Dr. med. Erich Freisleben ist seit 35 Jahren praktizierender Hausarzt in Berlin. Seine Erfahrungen in der ärztlichen Arbeit haben ihn davon überzeugt, dass die Medizin moderne Techniken und die menschliche Natur in Einklang bringen muss. Er vertraut in die eigene Selbstmächtigkeit und wird nicht müde, immer wieder neu zu gestalten. In seinem im Herbst 2020 erschienenen Buch „Medizin ohne Moral“, zeigt er daher nicht nur die Mängel des Gesundheitssystems auf, sondern erklärt auch, wie sich dieses zum Positiven ändern könnte. Für weil’s hilft! hat er uns dazu „3 Fragen an…“ beantwortet: 

 

1. Medizin ohne Moral: Was bedeutet der Titel Ihres Buches und um was geht es? 

Auf der Wegstrecke meiner vierzigjährigen ärztlichen Tätigkeit erlebte ich das Abgleiten der Medizin auf einen fatalen Irrpfad. Der Titel möchte zur Kurskorrektur aufrufen. Ich beschreibe aus der Praxis heraus – und für jeden verständlich – zunächst die Etappen einer Entfremdung vom Wesen des Heilens.

Mit Hilfe zahlreicher Fallbeispiele nehme ich die Leserinnen und Leser dann aber auch mit auf die Entdeckungsreise der vielfältigen Bezüge von Krankheit zu unserer Biographie, zu den Lebensumständen, zu inneren Zielen und Glaubenshaltungen und zu den Tiefen unseres seelischen Wesens. 

Weil die Medizin einerseits auf jahrtausendlange Erfahrungskonzepte beruht und sich andererseits aber auch mit jeder gesellschaftlichen Wandlung selbst verändert, gehört zum Arztberuf nicht nur Detailwissen, sondern auch ein Verständnis zeittypischer Veränderungen.

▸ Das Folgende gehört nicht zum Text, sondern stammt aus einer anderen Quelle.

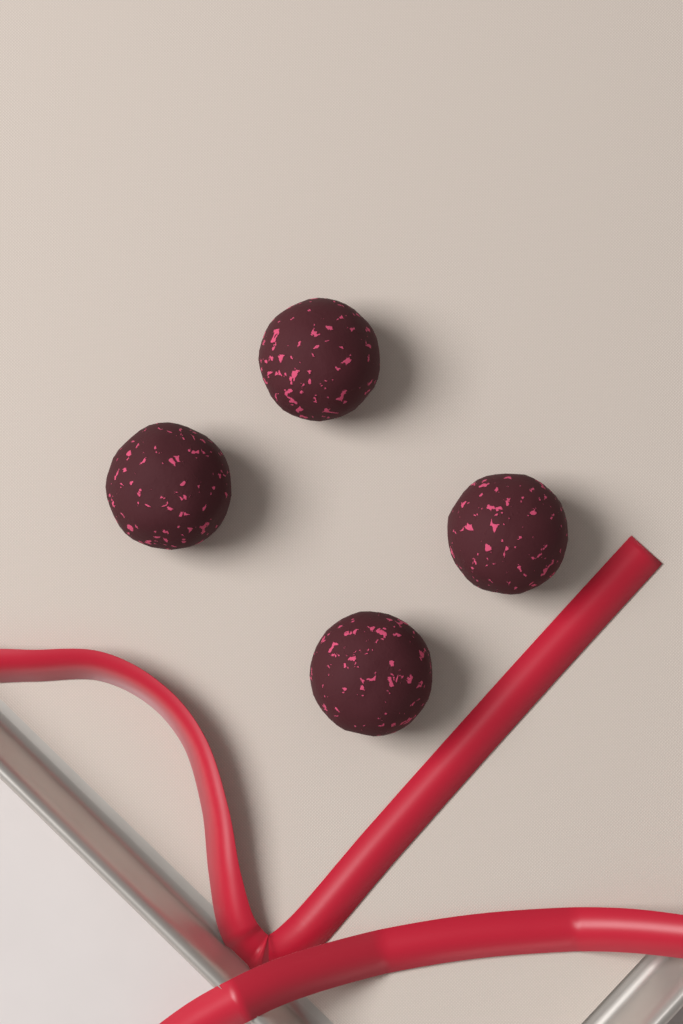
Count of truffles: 4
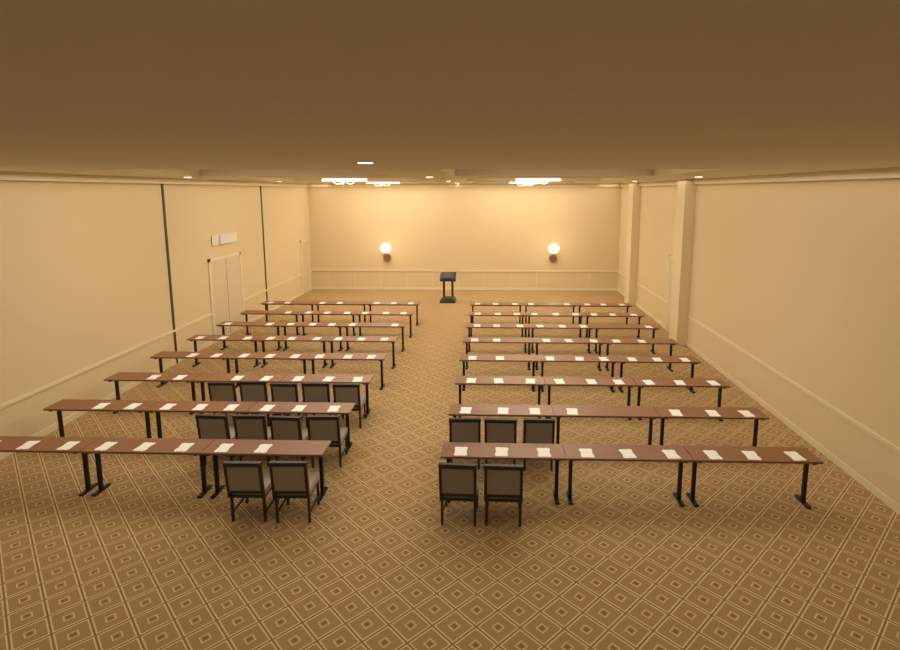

Deshalb habe ich mich im letzten Teil des Buchs bemüht, die Wandlungen des Menschenbilds und des ärztlichen Selbstverständnisses in der Moderne aus dem historischen Kontext zu beschreiben. Denn erst dann erklären sich Irrwege und können menschengerechte Konzepte für die Zukunft gefunden werden.

2. Soweit man das schon sagen kann: Was denken Sie, können wir aus der Corona Krise lernen? 

Das kleine Virus konfrontiert uns mit unserer modernen Lebensweise. Wir können lernen, Mitmenschlichkeit, Kultur und echte Lebensfreude wieder schätzen zu lernen. Wir könnten aufwachen und die Globalisierung an die wirklichen Bedürfnisse der Menschen anpassen. Corona ist eine Krankheit der Moderne. Sie allein technisch mit einer Impfung heilen zu wollen, verschiebt die Probleme in zukünftige Krisen.

3. Was wünschen Sie sich für 2021?

Die Mitte zu finden, zwischen Angst und Zuversicht, zwischen Wissen und Weisheit, zwischen Tatkraft und Rücksicht. Letztlich zwischen Materie und Geist.